[START OF Records for this task]

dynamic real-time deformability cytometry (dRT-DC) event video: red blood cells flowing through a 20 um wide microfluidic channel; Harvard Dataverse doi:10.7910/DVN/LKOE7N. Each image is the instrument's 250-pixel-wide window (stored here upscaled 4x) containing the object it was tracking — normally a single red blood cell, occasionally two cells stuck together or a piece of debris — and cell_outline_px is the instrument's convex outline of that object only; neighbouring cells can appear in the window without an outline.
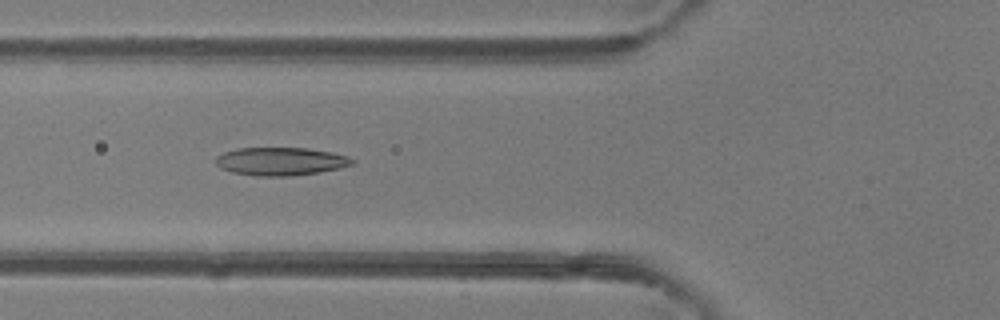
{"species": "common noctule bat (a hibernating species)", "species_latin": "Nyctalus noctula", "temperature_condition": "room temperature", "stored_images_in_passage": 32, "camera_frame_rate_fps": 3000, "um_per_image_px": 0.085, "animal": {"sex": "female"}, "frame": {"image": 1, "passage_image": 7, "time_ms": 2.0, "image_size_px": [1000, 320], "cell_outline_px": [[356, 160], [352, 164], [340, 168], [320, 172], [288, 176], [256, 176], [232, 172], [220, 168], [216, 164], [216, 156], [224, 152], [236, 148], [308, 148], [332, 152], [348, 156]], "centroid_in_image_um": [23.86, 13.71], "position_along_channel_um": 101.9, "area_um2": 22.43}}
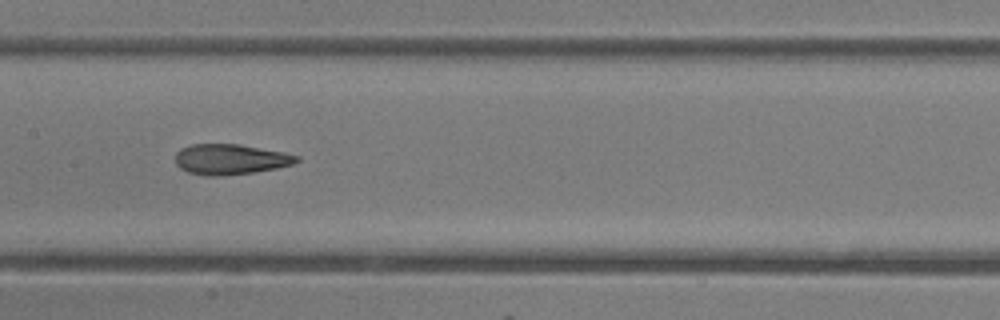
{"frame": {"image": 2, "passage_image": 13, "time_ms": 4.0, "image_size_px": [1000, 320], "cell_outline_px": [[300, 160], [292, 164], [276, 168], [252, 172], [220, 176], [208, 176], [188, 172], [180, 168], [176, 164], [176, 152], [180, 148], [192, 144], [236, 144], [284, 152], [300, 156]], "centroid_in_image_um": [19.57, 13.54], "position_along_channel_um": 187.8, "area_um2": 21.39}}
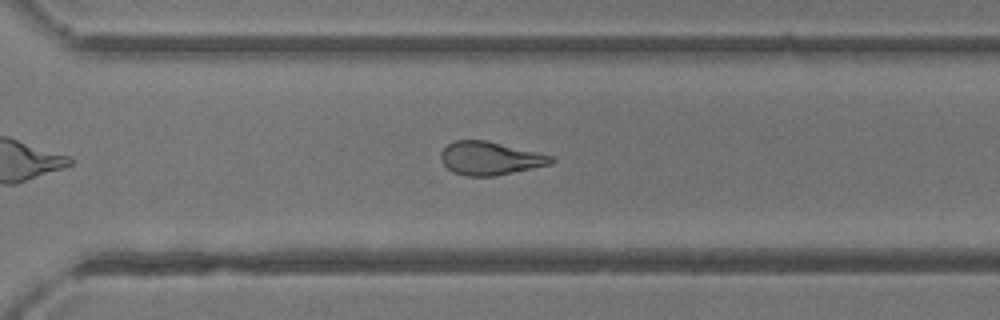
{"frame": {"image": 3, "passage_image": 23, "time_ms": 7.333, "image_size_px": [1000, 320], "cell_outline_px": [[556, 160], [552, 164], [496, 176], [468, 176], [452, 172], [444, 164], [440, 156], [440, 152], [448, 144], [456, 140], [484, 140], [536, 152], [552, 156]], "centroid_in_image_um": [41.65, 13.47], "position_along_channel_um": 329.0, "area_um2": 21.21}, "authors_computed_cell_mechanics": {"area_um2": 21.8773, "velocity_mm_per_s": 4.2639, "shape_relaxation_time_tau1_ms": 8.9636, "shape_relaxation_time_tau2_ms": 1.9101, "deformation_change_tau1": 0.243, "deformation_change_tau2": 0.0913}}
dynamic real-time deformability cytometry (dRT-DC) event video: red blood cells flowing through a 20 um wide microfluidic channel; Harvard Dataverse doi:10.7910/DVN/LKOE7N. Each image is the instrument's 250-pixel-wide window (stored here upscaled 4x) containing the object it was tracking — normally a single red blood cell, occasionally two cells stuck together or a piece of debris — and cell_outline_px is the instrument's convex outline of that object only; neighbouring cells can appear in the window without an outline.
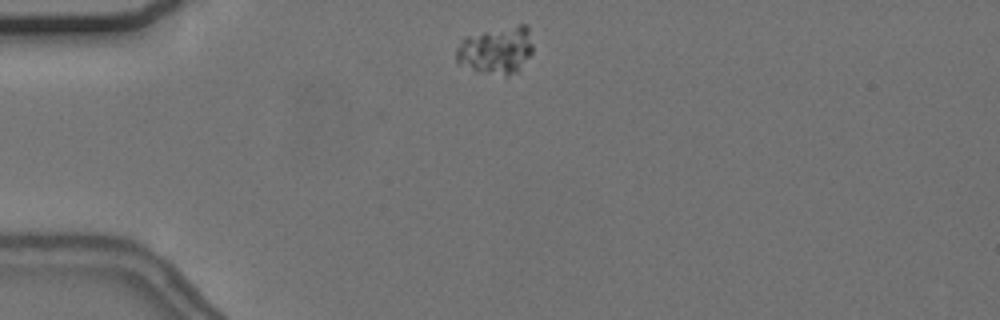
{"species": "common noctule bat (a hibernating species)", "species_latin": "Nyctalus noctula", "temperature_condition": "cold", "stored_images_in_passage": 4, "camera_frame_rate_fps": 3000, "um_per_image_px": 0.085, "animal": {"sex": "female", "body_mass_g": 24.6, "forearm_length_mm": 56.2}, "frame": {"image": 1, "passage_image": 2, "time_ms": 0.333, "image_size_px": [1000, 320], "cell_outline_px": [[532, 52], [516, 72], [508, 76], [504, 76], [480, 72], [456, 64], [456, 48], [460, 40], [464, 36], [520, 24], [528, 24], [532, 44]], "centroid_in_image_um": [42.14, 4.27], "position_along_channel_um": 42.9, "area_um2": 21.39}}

[END OF Records for this task]

Transcribe the full listing character for character. Pictures are excluded.

dynamic real-time deformability cytometry (dRT-DC) event video: red blood cells flowing through a 20 um wide microfluidic channel; Harvard Dataverse doi:10.7910/DVN/LKOE7N. Each image is the instrument's 250-pixel-wide window (stored here upscaled 4x) containing the object it was tracking — normally a single red blood cell, occasionally two cells stuck together or a piece of debris — and cell_outline_px is the instrument's convex outline of that object only; neighbouring cells can appear in the window without an outline.
{"species": "common noctule bat (a hibernating species)", "species_latin": "Nyctalus noctula", "temperature_condition": "room temperature", "stored_images_in_passage": 32, "camera_frame_rate_fps": 3000, "um_per_image_px": 0.085, "animal": {"sex": "female"}, "frame": {"image": 1, "passage_image": 7, "time_ms": 2.0, "image_size_px": [1000, 320], "cell_outline_px": [[356, 160], [352, 164], [340, 168], [320, 172], [288, 176], [256, 176], [232, 172], [220, 168], [216, 164], [216, 156], [224, 152], [236, 148], [308, 148], [332, 152], [348, 156]], "centroid_in_image_um": [23.86, 13.71], "position_along_channel_um": 101.9, "area_um2": 22.43}}
{"frame": {"image": 2, "passage_image": 13, "time_ms": 4.0, "image_size_px": [1000, 320], "cell_outline_px": [[300, 160], [292, 164], [276, 168], [252, 172], [220, 176], [208, 176], [188, 172], [180, 168], [176, 164], [176, 152], [180, 148], [192, 144], [236, 144], [284, 152], [300, 156]], "centroid_in_image_um": [19.57, 13.54], "position_along_channel_um": 187.8, "area_um2": 21.39}}
{"frame": {"image": 3, "passage_image": 23, "time_ms": 7.333, "image_size_px": [1000, 320], "cell_outline_px": [[556, 160], [552, 164], [496, 176], [468, 176], [452, 172], [444, 164], [440, 156], [440, 152], [448, 144], [456, 140], [484, 140], [536, 152], [552, 156]], "centroid_in_image_um": [41.65, 13.47], "position_along_channel_um": 329.0, "area_um2": 21.21}, "authors_computed_cell_mechanics": {"area_um2": 21.8773, "velocity_mm_per_s": 4.2639, "shape_relaxation_time_tau1_ms": 8.9636, "shape_relaxation_time_tau2_ms": 1.9101, "deformation_change_tau1": 0.243, "deformation_change_tau2": 0.0913}}
dynamic real-time deformability cytometry (dRT-DC) event video: red blood cells flowing through a 20 um wide microfluidic channel; Harvard Dataverse doi:10.7910/DVN/LKOE7N. Each image is the instrument's 250-pixel-wide window (stored here upscaled 4x) containing the object it was tracking — normally a single red blood cell, occasionally two cells stuck together or a piece of debris — and cell_outline_px is the instrument's convex outline of that object only; neighbouring cells can appear in the window without an outline.
{"species": "common noctule bat (a hibernating species)", "species_latin": "Nyctalus noctula", "temperature_condition": "cold", "stored_images_in_passage": 4, "camera_frame_rate_fps": 3000, "um_per_image_px": 0.085, "animal": {"sex": "female", "body_mass_g": 24.6, "forearm_length_mm": 56.2}, "frame": {"image": 1, "passage_image": 2, "time_ms": 0.333, "image_size_px": [1000, 320], "cell_outline_px": [[532, 52], [516, 72], [508, 76], [504, 76], [480, 72], [456, 64], [456, 48], [460, 40], [464, 36], [520, 24], [528, 24], [532, 44]], "centroid_in_image_um": [42.14, 4.27], "position_along_channel_um": 42.9, "area_um2": 21.39}}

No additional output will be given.